- _Task description_
From the forum thread below, return the passage starting at "3, Coder is" and ending at "talent and professionalism.", copied word for word.

It is true that there are a lot of false freelancer profiles (particularly those that exaggerate their language skills), but you have missed the point. There are other simple questions you can ask. Asking someone's age might be a simple question, but it is also loaded and has nothing to do with how one does a job. At your level, you should also be able to judge a freelancer's English from their proposals. 

Monkey wrench time.  I find this thread so unbelievably incorrect it horrifies me.

 

Using a real-life example:

1. Client is a native English speaker with no 2ndary language

2. Designer/UX person has English as a third language.  I only wish my 2nd language was 1/10 as good as the individual's 3rd language.

3, Coder is Indian and has English as a 2nd or 3rd language

4. Writer (me) is native English with a smattering of Spanish and French 

Plus other people involved on an ancillary basis > none of whom have English as a first language

 

Solution:

First and foremost: A Client who hires based on talent and professionalism.

A client who says and means it: "Ask if you aren't sure of what I mean/want"

 

2nd in importance:

Group communications: I often play go-between as needed > esp. when the source of the communique is not native Englsh speaking/writing.

 

 Side note: Age, sex, religion, etc. etc. have absolutely nothing to do with anything.

 

 

 

 

 


@wendy_writes wrote:

Monkey wrench time.  I find this thread so unbelievably incorrect it horrifies me.

 

Using a real-life example:

1. Client is a native English speaker with no 2ndary language

2. Designer/UX person has English as a third language.  I only wish my 2nd language was 1/10 as good as the individual's 3rd language.

- _Information_

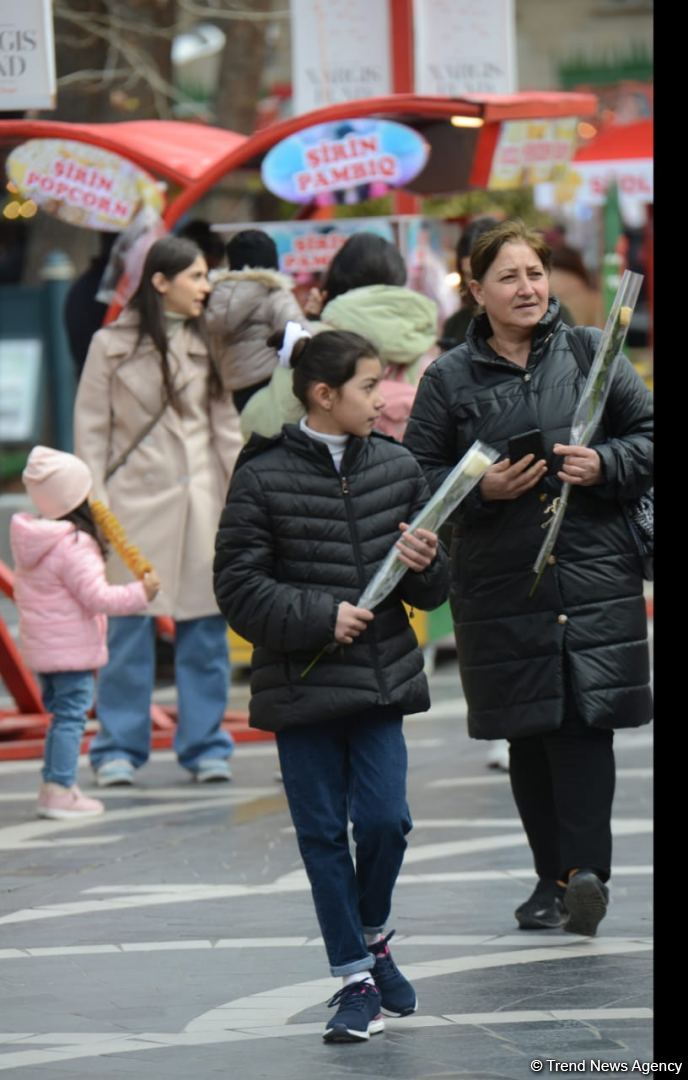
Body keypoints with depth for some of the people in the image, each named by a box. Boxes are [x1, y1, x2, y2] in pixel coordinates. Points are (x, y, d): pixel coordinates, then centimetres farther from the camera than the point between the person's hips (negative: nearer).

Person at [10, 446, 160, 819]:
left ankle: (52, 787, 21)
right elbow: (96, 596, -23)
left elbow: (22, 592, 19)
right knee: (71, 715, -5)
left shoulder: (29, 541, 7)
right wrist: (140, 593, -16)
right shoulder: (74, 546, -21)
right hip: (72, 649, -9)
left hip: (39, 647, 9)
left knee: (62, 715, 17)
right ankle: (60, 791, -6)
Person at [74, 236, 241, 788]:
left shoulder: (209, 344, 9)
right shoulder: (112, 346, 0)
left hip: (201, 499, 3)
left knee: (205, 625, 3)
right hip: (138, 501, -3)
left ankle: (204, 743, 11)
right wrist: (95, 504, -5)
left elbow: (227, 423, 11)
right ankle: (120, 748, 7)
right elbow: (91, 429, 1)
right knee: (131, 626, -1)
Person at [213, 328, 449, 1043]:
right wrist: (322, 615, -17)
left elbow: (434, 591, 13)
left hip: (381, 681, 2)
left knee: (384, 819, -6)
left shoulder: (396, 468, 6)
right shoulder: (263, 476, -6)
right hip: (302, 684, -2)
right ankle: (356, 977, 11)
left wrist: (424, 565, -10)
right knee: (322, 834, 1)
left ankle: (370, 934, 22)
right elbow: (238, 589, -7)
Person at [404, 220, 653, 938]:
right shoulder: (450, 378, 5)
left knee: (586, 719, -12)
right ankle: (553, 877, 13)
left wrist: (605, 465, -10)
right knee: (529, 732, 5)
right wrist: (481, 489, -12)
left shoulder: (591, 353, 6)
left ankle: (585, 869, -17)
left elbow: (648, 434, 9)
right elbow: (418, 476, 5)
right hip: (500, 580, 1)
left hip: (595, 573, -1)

- _Your solution_
3, Coder is Indian and has English as a 2nd or 3rd language

4. Writer (me) is native English with a smattering of Spanish and French 

Plus other people involved on an ancillary basis > none of whom have English as a first language

 

Solution:

First and foremost: A Client who hires based on talent and professionalism.